[Directions]
In how many lines of the entries below does "para" appear? Give only the number.

(Collected data)
Start of Block
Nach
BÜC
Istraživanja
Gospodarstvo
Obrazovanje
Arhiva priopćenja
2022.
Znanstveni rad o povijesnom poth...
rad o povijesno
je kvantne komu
End of Block
Start of Block
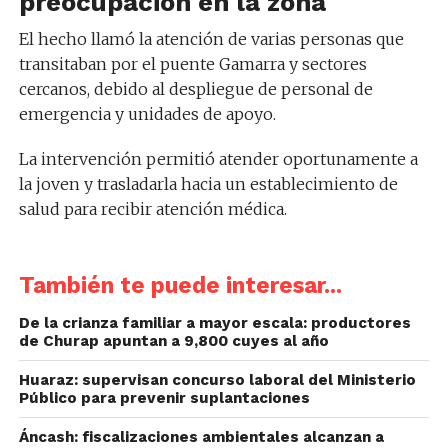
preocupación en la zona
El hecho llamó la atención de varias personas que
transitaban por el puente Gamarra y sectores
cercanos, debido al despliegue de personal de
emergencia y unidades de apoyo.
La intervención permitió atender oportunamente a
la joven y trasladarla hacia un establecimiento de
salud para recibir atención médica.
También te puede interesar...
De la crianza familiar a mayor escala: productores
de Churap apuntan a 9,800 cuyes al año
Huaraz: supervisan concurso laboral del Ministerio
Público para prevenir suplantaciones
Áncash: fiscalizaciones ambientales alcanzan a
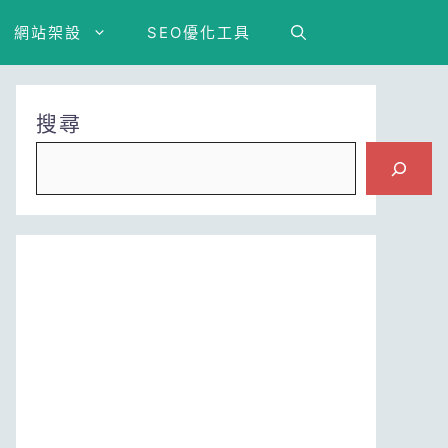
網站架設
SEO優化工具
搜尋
End of Block
[Output of the exercise]
2